PAGE EXCERPT

Fradger v. Shaffer-Stein Corp.

73 So. 2d 612, 1954 La. App. LEXIS 831
CourtLouisiana Court of Appeal
DecidedJune 25, 1954
DocketNo. 8154
StatusPublished
Cited by5 cases

This text of 73 So. 2d 612 (Fradger v. Shaffer-Stein Corp.) is published on Counsel Stack Legal Research, covering Louisiana Court of Appeal primary law. Counsel Stack provides free access to over 12 million legal documents including statutes, case law, regulations, and constitutions.

Bluebook
Fradger v. Shaffer-Stein Corp., 73 So. 2d 612, 1954 La. App. LEXIS 831 (La. Ct. App. 1954).

Opinion

AYRES, Judge.

This is an action in tort against defendant and its insurer for personal injuries received by plaintiff, a colored employee of the Shreveport Waste Paper Company, Inc.

Both the Shreveport Waste Paper Company, Inc., and the defendant were engaged in buying and selling waste paper. Plaintiff’s employer sold a truck load of paper to defendant, which was only one of many similar transactions between them over the past few years. The paper was compressed into bales approximately 6x4x3 feet and weighing some 900 to 1500 pounds. Defendant sent its truck to the seller’s warehouse where the bales of paper were loaded by mechanical equipment onto the flat bed of the truck. In accordance with an agreement between the vendor, plaintiff’s employer, and the defendant, vendor would furnish an employee and its mechanical equipment to load the paper onto the truck and to place in proper position thereon. One piece of the equipment used was known as a hand buggy, on which the paper was loaded and transported onto the truck. After some six or eight bales were loaded, the accident occurred’ which forms the basis of this action.

The evidence discloses there were two holes in the floor of the truck bed, one of which was about six inches wide and twelve to eighteen inches long, and it was into that hole that the left wheel of this hand buggy dropped, jerking the handles, and striking plaintiff and knocking him off or causing him to fall from the truck approximately six feet to the pavement below.

The evidence further discloses that the front of the truck bed was clear of paper and that the holes therein were clearly visible to all- those working around the truck, and were well known to plaintiff. The owners of the truck knew of its condition prior to the accident but had not caused it to be repaired. On prior’ occasions metal strips had been used to cover the holes.

After trial on the merits, judgment was rendered rejecting plaintiff’s demands, and plaintiff has appealed therefrom.

[Stored data entries]
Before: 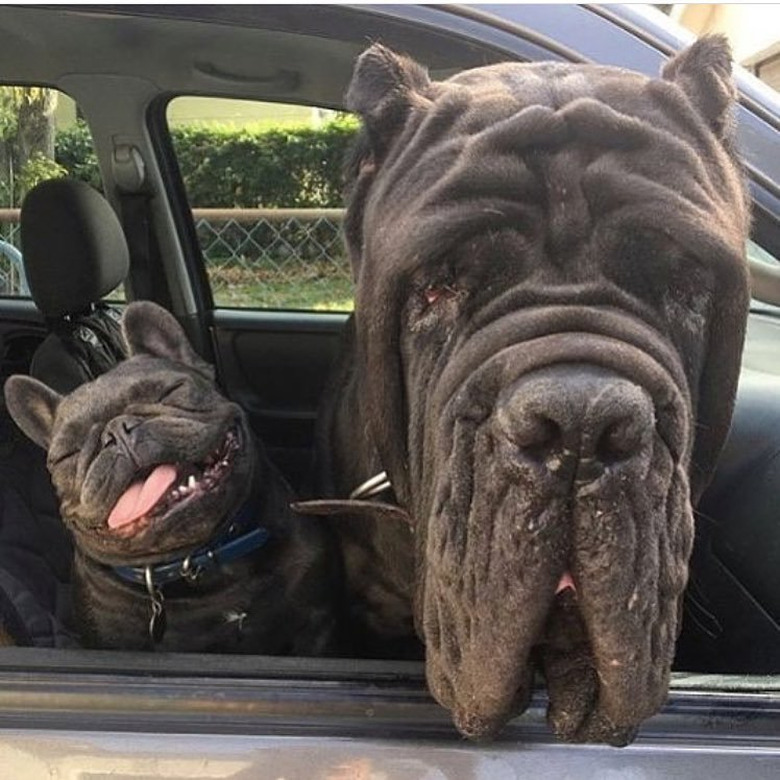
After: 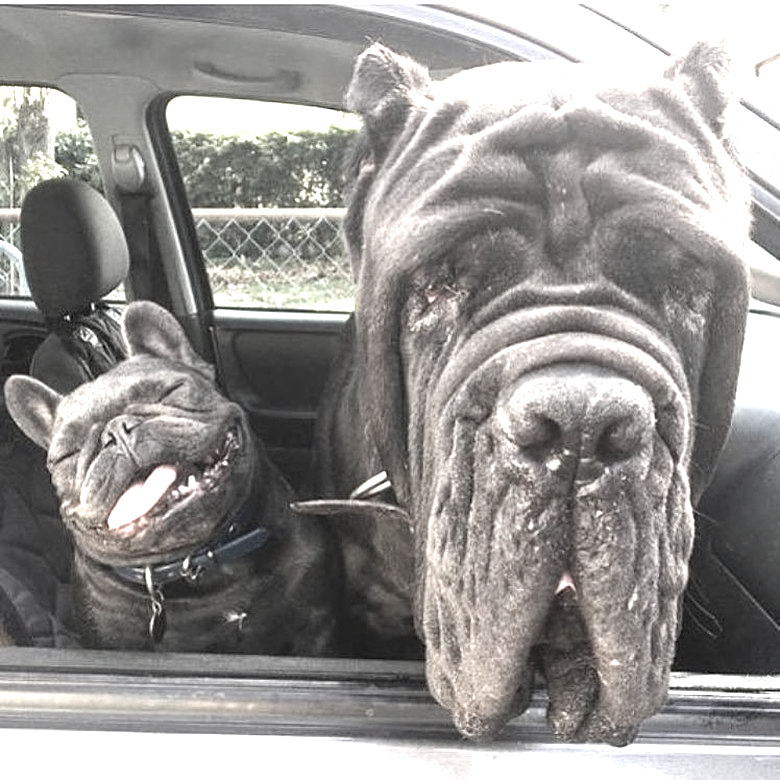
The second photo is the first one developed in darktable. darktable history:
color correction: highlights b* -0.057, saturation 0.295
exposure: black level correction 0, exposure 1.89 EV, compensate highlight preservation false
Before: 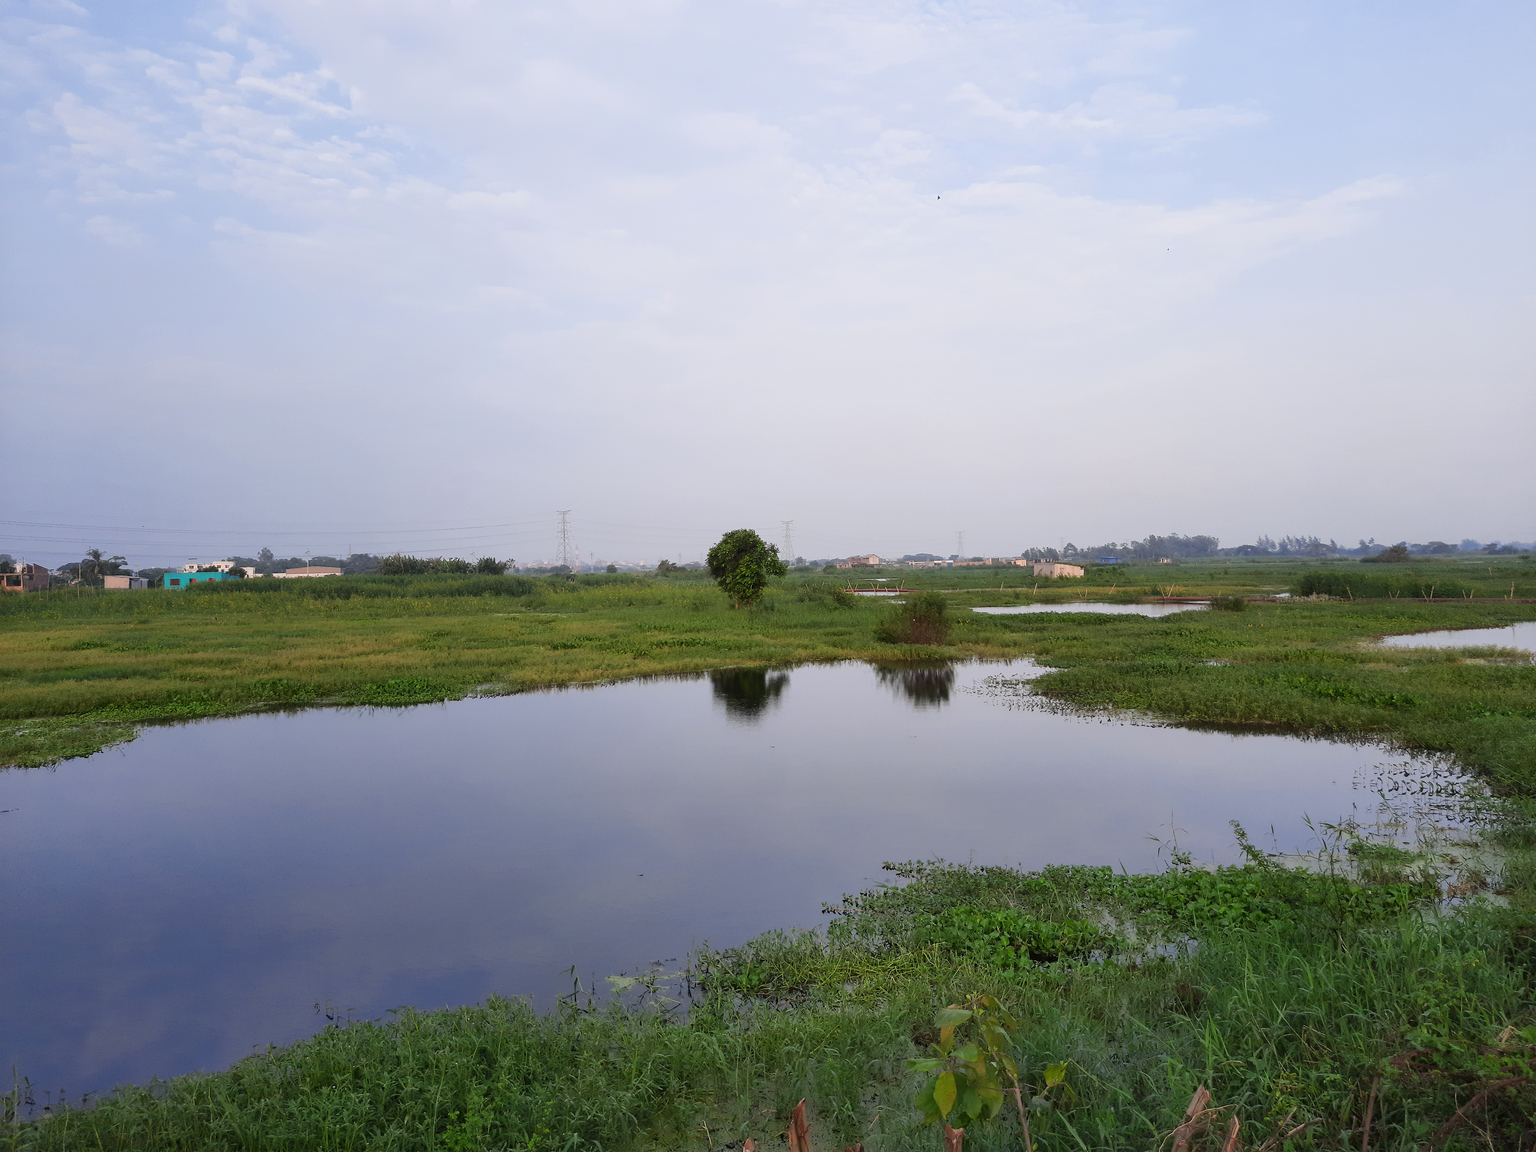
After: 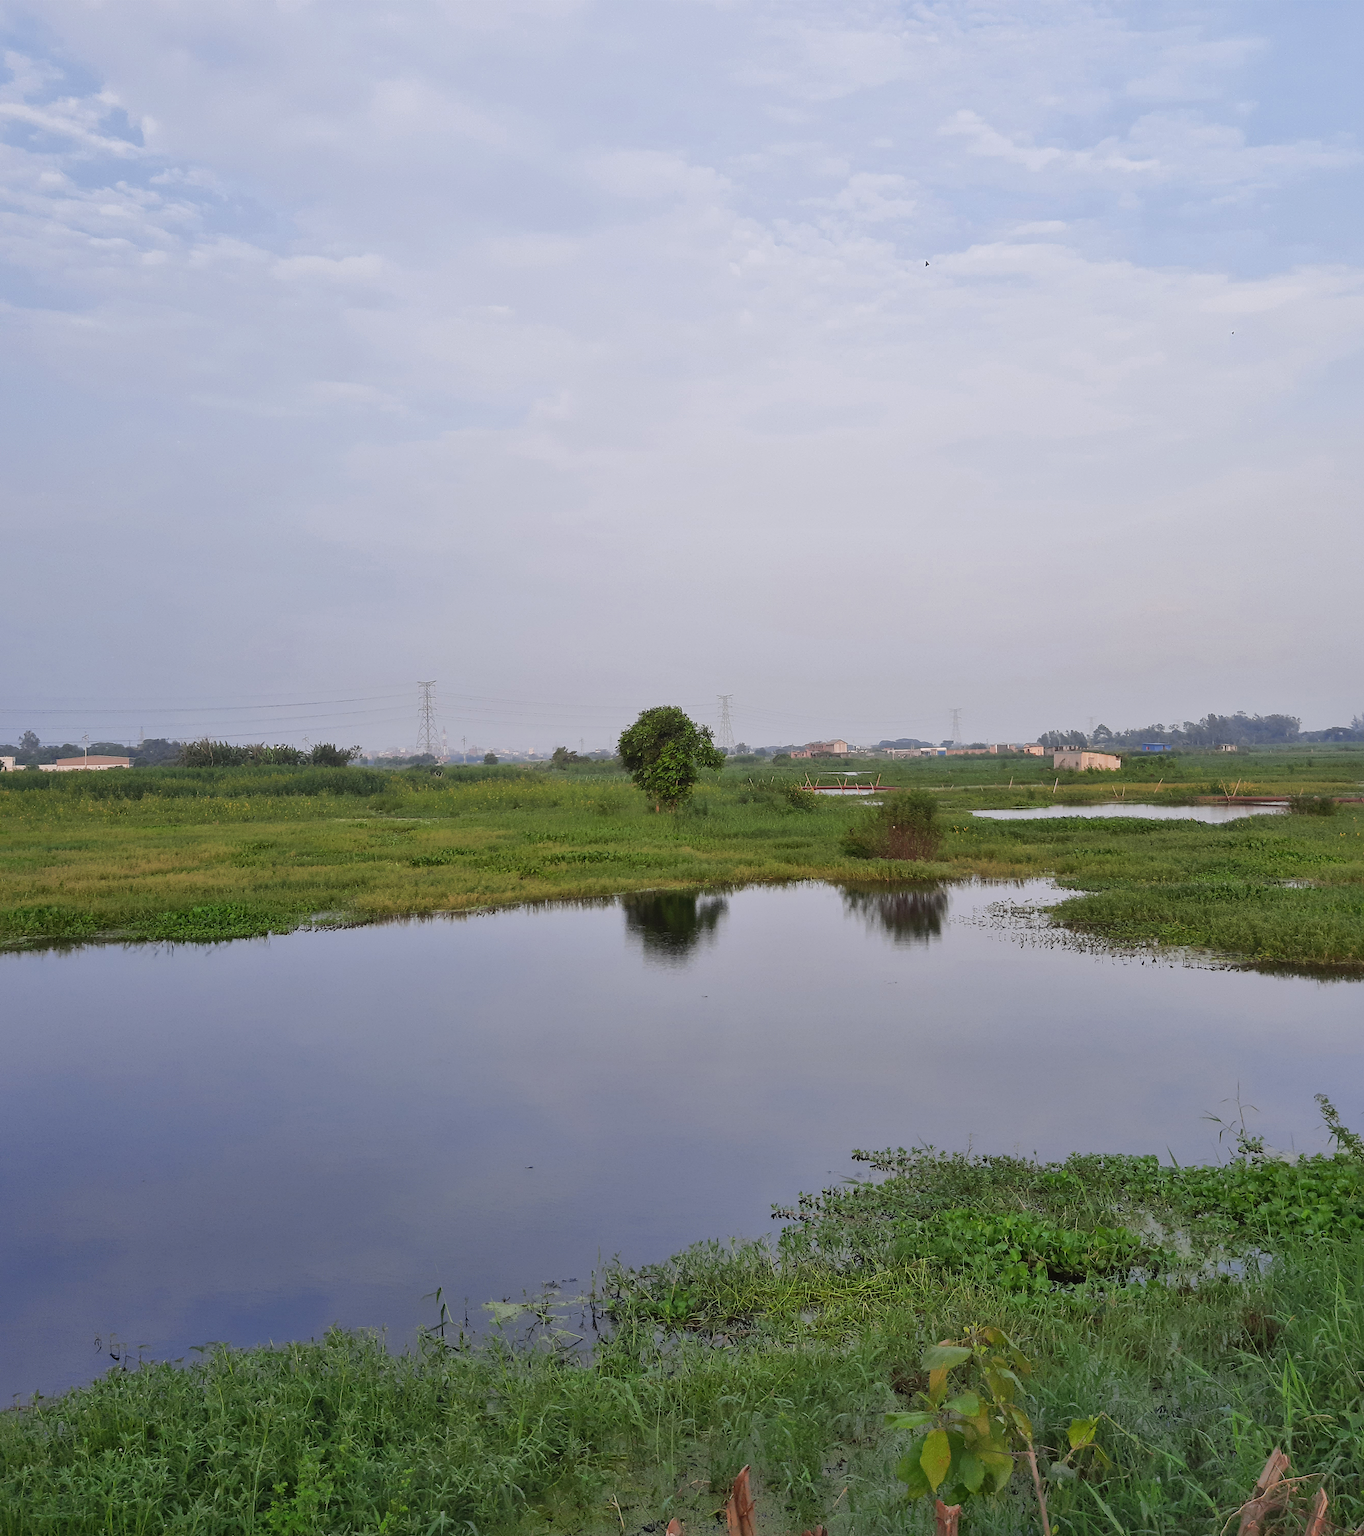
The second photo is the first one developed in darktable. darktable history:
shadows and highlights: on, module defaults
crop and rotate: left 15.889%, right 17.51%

USING THE INFORMATION
A) How far did the plaintiff fall from the truck, according to the court opinion?
B) Echo the court opinion word for word, starting at "The evidence further" and ending at "cover the holes.".

EXPECTED OUTPUTS
A) Approximately six feet to the pavement below.

B)
The evidence further discloses that the front of the truck bed was clear of paper and that the holes therein were clearly visible to all- those working around the truck, and were well known to plaintiff. The owners of the truck knew of its condition prior to the accident but had not caused it to be repaired. On prior’ occasions metal strips had been used to cover the holes.